Os brasileiros deverão se dirigir ao seu local de votação para escolher seus representantes através da votação eletrônica, mas como esta urna eletrônica funciona? Dessa maneira, é pertinente discutir como funciona a urna eletrônica.

O Brasil foi um dos primeiros países a arriscar uma votação eletrônica. Enquanto países tecnologicamente mais avançados como os EUA e Canadá ainda usavam papel, nós, aqui no chamado terceiro mundo, preferimos apertar botões para escolher políticos. O responsável pelo processo sempre foi o Tribunal Superior Eleitoral e ele começou a inserir o voto eletrônico nas eleições de 1996.

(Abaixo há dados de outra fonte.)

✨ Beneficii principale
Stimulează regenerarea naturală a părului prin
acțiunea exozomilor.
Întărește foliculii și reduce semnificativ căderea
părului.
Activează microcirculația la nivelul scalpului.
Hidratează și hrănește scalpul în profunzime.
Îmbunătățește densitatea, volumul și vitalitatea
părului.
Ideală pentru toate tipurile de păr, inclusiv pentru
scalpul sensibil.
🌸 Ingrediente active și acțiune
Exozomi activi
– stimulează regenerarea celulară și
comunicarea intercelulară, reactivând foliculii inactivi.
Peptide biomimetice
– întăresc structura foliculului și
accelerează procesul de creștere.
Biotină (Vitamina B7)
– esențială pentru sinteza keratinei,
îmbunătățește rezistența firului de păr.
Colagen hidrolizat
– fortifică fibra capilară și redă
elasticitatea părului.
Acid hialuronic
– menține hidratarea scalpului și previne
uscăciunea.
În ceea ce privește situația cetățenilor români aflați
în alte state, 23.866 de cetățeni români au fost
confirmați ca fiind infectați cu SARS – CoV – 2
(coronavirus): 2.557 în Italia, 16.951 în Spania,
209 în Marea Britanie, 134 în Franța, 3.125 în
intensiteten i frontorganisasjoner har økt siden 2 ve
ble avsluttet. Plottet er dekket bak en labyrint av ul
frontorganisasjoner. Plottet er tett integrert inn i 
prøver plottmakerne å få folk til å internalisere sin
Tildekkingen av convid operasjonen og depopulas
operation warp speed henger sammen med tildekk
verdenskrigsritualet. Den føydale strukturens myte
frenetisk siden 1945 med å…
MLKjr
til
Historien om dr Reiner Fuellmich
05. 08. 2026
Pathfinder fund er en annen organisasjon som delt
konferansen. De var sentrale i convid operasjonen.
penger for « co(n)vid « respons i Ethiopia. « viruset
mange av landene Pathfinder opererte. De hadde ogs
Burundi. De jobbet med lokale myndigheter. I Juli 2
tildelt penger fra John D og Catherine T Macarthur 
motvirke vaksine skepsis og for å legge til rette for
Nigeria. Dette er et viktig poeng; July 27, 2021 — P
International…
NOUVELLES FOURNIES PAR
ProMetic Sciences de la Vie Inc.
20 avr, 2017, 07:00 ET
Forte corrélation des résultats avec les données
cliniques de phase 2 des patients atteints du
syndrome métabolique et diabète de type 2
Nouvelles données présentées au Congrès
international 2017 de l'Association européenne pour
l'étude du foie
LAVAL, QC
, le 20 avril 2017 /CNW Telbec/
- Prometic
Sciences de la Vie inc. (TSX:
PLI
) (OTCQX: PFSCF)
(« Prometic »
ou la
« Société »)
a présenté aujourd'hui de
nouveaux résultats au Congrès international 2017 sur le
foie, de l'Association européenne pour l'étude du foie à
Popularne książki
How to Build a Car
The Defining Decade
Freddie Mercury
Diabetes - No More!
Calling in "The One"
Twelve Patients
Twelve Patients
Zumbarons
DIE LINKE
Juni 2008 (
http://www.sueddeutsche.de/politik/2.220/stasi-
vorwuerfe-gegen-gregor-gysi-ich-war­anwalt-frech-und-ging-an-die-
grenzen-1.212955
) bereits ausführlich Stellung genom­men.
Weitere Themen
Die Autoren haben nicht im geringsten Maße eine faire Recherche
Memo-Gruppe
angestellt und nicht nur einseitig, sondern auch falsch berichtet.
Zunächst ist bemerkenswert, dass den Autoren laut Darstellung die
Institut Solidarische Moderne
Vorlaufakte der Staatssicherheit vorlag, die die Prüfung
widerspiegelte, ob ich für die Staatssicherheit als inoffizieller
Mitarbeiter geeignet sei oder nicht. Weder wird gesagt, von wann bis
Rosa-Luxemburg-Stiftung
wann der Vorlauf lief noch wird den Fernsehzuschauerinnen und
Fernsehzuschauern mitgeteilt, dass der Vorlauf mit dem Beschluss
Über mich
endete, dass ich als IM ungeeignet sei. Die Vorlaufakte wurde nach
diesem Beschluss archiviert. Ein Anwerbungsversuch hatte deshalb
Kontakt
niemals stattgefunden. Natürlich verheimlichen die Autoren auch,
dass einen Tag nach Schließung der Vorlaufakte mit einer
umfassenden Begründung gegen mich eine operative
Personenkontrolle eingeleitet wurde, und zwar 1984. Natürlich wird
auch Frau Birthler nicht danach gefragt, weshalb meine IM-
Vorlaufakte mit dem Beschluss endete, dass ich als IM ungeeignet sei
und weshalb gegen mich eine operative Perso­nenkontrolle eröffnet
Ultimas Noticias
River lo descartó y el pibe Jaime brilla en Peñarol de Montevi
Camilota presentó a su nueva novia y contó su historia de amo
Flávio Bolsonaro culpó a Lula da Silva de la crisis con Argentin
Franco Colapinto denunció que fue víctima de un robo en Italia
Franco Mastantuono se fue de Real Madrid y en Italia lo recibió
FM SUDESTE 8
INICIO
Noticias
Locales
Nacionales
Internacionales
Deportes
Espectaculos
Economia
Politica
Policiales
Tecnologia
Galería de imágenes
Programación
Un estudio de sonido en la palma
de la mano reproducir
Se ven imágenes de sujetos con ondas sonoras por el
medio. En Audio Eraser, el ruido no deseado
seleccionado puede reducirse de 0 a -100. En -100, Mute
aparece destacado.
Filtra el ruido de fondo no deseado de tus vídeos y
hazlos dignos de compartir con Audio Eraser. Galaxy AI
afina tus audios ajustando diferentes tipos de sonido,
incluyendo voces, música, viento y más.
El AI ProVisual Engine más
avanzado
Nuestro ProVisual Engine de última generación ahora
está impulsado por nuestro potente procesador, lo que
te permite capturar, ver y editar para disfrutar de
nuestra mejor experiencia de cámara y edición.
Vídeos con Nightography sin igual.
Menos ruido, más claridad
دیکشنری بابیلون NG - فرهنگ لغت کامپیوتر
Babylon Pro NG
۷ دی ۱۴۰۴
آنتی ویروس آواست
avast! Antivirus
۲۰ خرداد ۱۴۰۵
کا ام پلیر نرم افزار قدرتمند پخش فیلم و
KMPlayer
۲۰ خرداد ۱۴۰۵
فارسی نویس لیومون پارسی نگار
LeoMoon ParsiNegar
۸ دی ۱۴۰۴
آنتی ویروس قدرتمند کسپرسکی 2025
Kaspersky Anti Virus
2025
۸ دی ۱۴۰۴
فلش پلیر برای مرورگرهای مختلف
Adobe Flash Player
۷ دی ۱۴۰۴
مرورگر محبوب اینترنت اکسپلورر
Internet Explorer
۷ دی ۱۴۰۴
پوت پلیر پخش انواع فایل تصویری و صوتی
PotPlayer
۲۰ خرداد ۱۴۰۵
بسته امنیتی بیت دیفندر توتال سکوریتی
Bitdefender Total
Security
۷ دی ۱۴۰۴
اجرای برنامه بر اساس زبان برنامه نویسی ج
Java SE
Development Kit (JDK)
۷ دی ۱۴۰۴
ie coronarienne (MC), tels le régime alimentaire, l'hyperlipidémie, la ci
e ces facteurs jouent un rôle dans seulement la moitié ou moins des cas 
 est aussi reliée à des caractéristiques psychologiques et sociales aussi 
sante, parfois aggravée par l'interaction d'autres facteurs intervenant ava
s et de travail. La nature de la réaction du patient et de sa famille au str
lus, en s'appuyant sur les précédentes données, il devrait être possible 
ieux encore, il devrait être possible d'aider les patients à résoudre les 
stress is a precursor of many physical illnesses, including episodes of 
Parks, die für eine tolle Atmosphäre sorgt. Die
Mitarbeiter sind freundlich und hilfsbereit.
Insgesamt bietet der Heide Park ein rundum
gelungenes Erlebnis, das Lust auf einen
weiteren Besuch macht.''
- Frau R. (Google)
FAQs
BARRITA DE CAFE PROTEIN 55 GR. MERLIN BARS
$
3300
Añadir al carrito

Naquele ano, apenas parte das eleições foi realizada eletronicamente, por falta de tempo em fabricar urnas o suficiente e também por ser uma fase de testes. Foi apenas nas eleições do ano 2000 que o país foi 100% coberto com urnas eletrônicas. Figurativamente falando, claro. Elas não caíram do céu.

Hardware

O design original da urna eletrônica já passou por diversas revisões e atualizações, mas a versão atual (modelo UE2000) é fabricado pela empresa brasileira FIC Brasil. A parte desmontável dos componentes é composta pelo terminal de votação e um terminal de atendimento.

O terminal de votação pode fazer qualquer calculadora científica atual se roer de inveja: ele conta com um processador X86, um visor de LCD e interfaces USB. Já o terminal de atendimento tem um leitor biométrico e um teclado, através do qual o mesário ativa o modo de votação.

Software

Já a parte que se xinga da urna é composta de uma versão do sistema Linux, criada por uma empresa autorizada pelo TSE. 180 dias antes das eleições, esse código é liberado para membros dos partidos políticos, da OAB e do Ministério Público, que o fuçam de cabo a rabo, procurando por bugs e falhas para reportarem ao tribunal.

Até 20 dias antes das eleições, o código final é apresentado novamente, junto com os manuais, documentação e executáveis. As hashes de todos os sistemas também são apresentadas aos membros e publicadas na internet, para verificação da assinatura digital dos arquivos.

Antes das eleições começarem, os dados da zona e da sessão eleitoral em que a urna está são carregados nela, além de dados dos futuros políticos. Os dados da votação são gravados com criptografia em um cartão CompactFlash e extraídos no final do processo para um pendrive USB. Dentro do pendrive ficam gravados um boletim da urna, o registro digital do voto, dados de quem não foi votar; para aplicarem a multa, claro; justificativas e arquivo.

Segurança e Fraude

Em 2009 o Tribunal Superior Eleitoral, confiante que tinha feito um bom trabalho no código-fonte, criou um desafio: convidou hackers a invadirem a urna eletrônica usando apenas seus conhecimentos técnicos e impondo várias restrições. 20 especialistas em segurança bateram suas respectivas cabeças no teclado durante 4 dias seguidos, tentando acessar os dados de teste dentro dos aparelhos.

Devido às restrições impostas pelo tribunal, nenhum deles teve sucesso, embora os testes tenham servido para aperfeiçoar a segurança da votação. Segundo alguns dos especialistas presentes, se eles pudessem usar de engenharia social ou de programas específicos, garantem que conseguiriam invadir o aparelho tão facilmente quanto tirar um doce de uma criança.

As eleições são um passo importante no governo do país e uma fraude nesse processo é considerado muito sério. Por isso o TSE elaborou diversos métodos de auditorias para garantir que nenhum voto seja fraudado. Um desses processos é a chamada votação paralela, que é descrita muito bem nesse artigo do Tribunal Regional de SC. A urna também conta com lacres e mecanismos de segurança que evidenciam se houve violação ou não, além das ditas hashes dos sistemas citadas acima serem conferidas antes da contagem dos votos.